Donald Trump gave a good Town Hall performance last night on CNN. Sure, he said the same insane stuff he’s been saying for months, but for people who only see him in snippets on the evening news ranting about Mexicans or Muslims, he probably seemed pretty human. He dodged all the usual questions with his usual bravado and obsessed about his own greatness. But he was comfortably sitting down and seemed relaxed and confident and unintimidating. After all, he’s not really a politician, he’s a celebrity. He dished on his famous friends and his three beautiful wives and their children and talked about how very, very rich he is. He even shared that he’s a clean freak who prefers to eat at fast food chains like McDonalds on the road because he thinks they have higher sanitation standards. It was more like watching an Oprah interview with a TV star than a political interview.
That this happened on the same day that Trump got into a huge public fight with the Pope makes it all the more amazing. But then that’s Trump’s specialty. He makes sure he dominates the news cycle somehow. By day he’s calling out the Pope and by night he’s talking about his pal Michael Jackson’s plastic surgery. Frankly, he’s just more interesting than any politician out there. It’s a shame about his authoritarian white nationalist program and the fact the job of president requires many more skills than those that have gotten him this far.
This is not to say that he didn’t have to answer political questions from the audience. But they all seemed in awe of him, even the one who tried to corner him for boldly declaring that Bush was president on 9/11 and that “they” lied about the WMD in Iraq. The questioner told Trump that he had a great deal of respect for George W. Bush and said those comments had “stung him very deeply.” And then he plaintively begged, “with some time passing have you thought about that? Would you rethink that?”
Needless to say Trump has not rethought it and has no intention of rethinking it. (After all, this is a man who calls himself a Christian but says he’s never once felt the need to ask God for forgiveness.) In fact, he took his complaints even further, saying that not only did Bush make the worst decision any president has ever made but he caused the rise of ISIS, the Syrian refugee crisis and turned all of Europe into a seething hellhole. He repeated over and over again that Iraq didn’t take down the World Trade Center and even made this odd comment:
“Iraq did not knock down the World Trade Center. Where did these people go when they got on the airplane? Do you know where they went? A lot of them went to Saudi Arabia. They didn’t go back to Iraq, they went to Saudi Arabia.”

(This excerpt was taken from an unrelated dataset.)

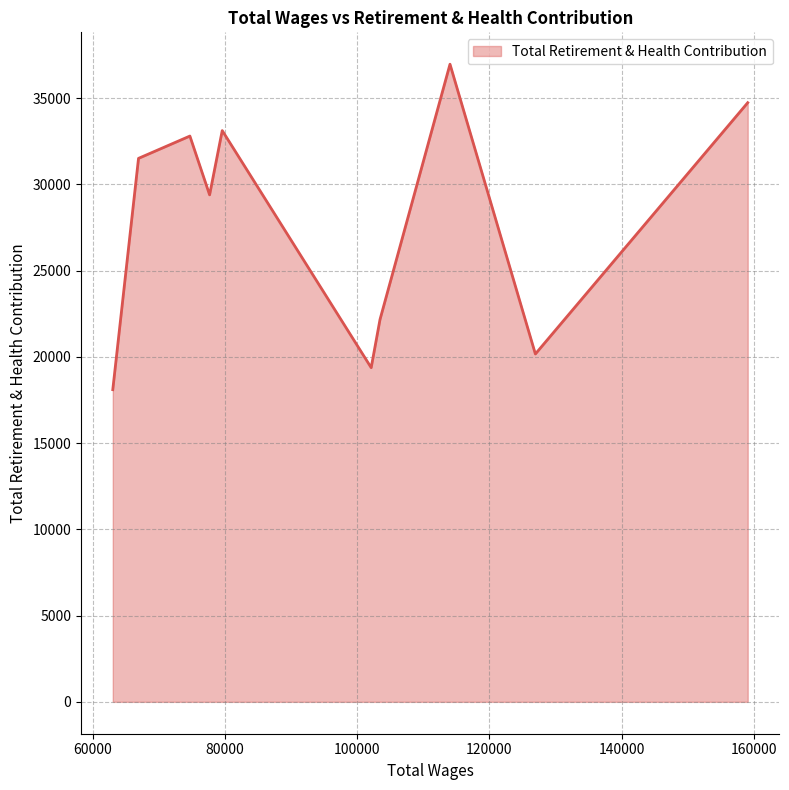

What is the smallest value displayed?

18100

The hijackers never got on a plane to anywhere since they were all dead. And if he’s referencing rumors that members of the Saudi Royal family were spirited out of the country it’s a very weird way of putting it. Basically that’s Trump rambling incoherently on the subject. But if there’s one thing Trump has been crystal clear about from the beginning is that he (and he alone, apparently) knew Iraq was a mistake and he made it known that he was against it.
But then this happened:
COOPER: I literally was just handed this. There’s a report out on BuzzFeed, including an audio clip of what appears to be you on Howard Stern talking on the radio on September 11, 2002. He asked you, ‘Are you for invading Iraq?’ You said, ‘Yeah I guess so. You know, I wish it was done correctly the first time.’ Is this accurate? Do you remember saying this?”
TRUMP: No, but I could have said that. Nobody asked me. I wasn’t a politician. This was probably the first time anybody asked me that question. But by the time the war started…
COOPER: This was 2002.
TRUMP: By the time the war started, I was against the war. There are articles, headlines in 2003 and 2004, I was totally against the war…

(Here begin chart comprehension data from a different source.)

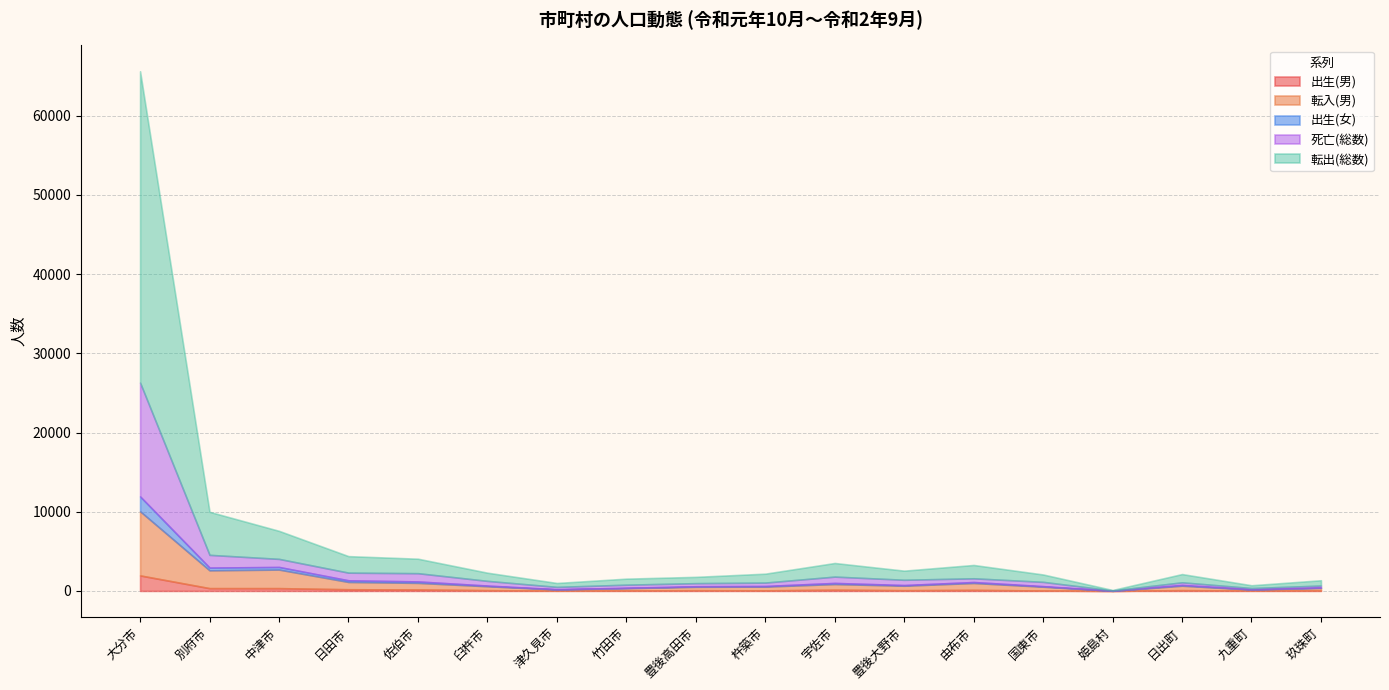

Reading right to left, transcribe all the data shown in this chart.

出生(男): 玖珠町=57	九重町=42	日出町=95	姫島村=1	国東市=48	由布市=127	豊後大野市=85	宇佐市=150	杵築市=67	豊後高田市=88	竹田市=49	津久見市=29	臼杵市=91	佐伯市=176	日田市=207	中津市=347	別府市=346	大分市=1955
転入(男): 玖珠町=323	九重町=135	日出町=564	姫島村=14	国東市=487	由布市=874	豊後大野市=574	宇佐市=718	杵築市=478	豊後高田市=430	竹田市=300	津久見市=153	臼杵市=499	佐伯市=839	日田市=922	中津市=2347	別府市=2253	大分市=8103
出生(女): 玖珠町=52	九重町=22	日出町=98	姫島村=5	国東市=62	由布市=117	豊後大野市=78	宇佐市=135	杵築市=74	豊後高田市=65	竹田市=43	津久見市=27	臼杵市=80	佐伯市=178	日田市=206	中津市=327	別府市=344	大分市=1875
死亡(総数): 玖珠町=243	九重町=160	日出町=327	姫島村=37	国東市=543	由布市=472	豊後大野市=667	宇佐市=802	杵築市=431	豊後高田市=394	竹田市=393	津久見市=296	臼杵市=595	佐伯市=1042	日田市=970	中津市=1021	別府市=1608	大分市=14371
転出(総数): 玖珠町=669	九重町=353	日出町=1042	姫島村=58	国東市=933	由布市=1684	豊後大野市=1153	宇佐市=1719	杵築市=1125	豊後高田市=795	竹田市=761	津久見市=496	臼杵市=1034	佐伯市=1830	日田市=2084	中津市=3541	別府市=5435	大分市=39306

COOPER: 2004—there’s a Reuters article which you pointed to a lot, and there were a couple comments you made at a Vanity Fair party, that were a couple of weeks after the war began.
TRUMP: Which is OK. A lot of people said it was so early, even if it was a little bit after the war. I was very much against it. That was probably the it — the first time I was asked about the war. He’s a great guy. Howard. Howard Stern…
COOPER: He is a great interviewer
TRUMP That was probably the first time I was asked about it. When you’re in the private sector, you get asked things and you’re not a politician and probably the first time I was asked. By the time the war started, I was against it. Shortly thereafter, I was really against it.
Millions of people were against the war long before it started. There were protests all over the world. Trump was no oracle on this issue. Not that any sentient being ever thought he was.
The real question is whether his followers will care about this and the answer is no. Brian Beutler at The New Republic explained exactly why that is:
One of Trump’s most mysterious political skills is his ability to lie brazenly and suffer no political repercussions. Months on, the media and his opponents are deeply invested in making one of his lies stick. But it won’t be this one. Trump’s recollection, even if still exaggerated, will ring credible because it tracks the way the public’s view of the Iraq war changed over time. Trump clearly wants more points for prescience than he deserves, but he’s ultimately arguing that he reached the correct position on Iraq a good decade before any of his opponents. I think that’ll carry more weight with potential supporters than the implication that he claimed to be opposed to the Iraq war in 2002, when it was really more like 2004. And so it should.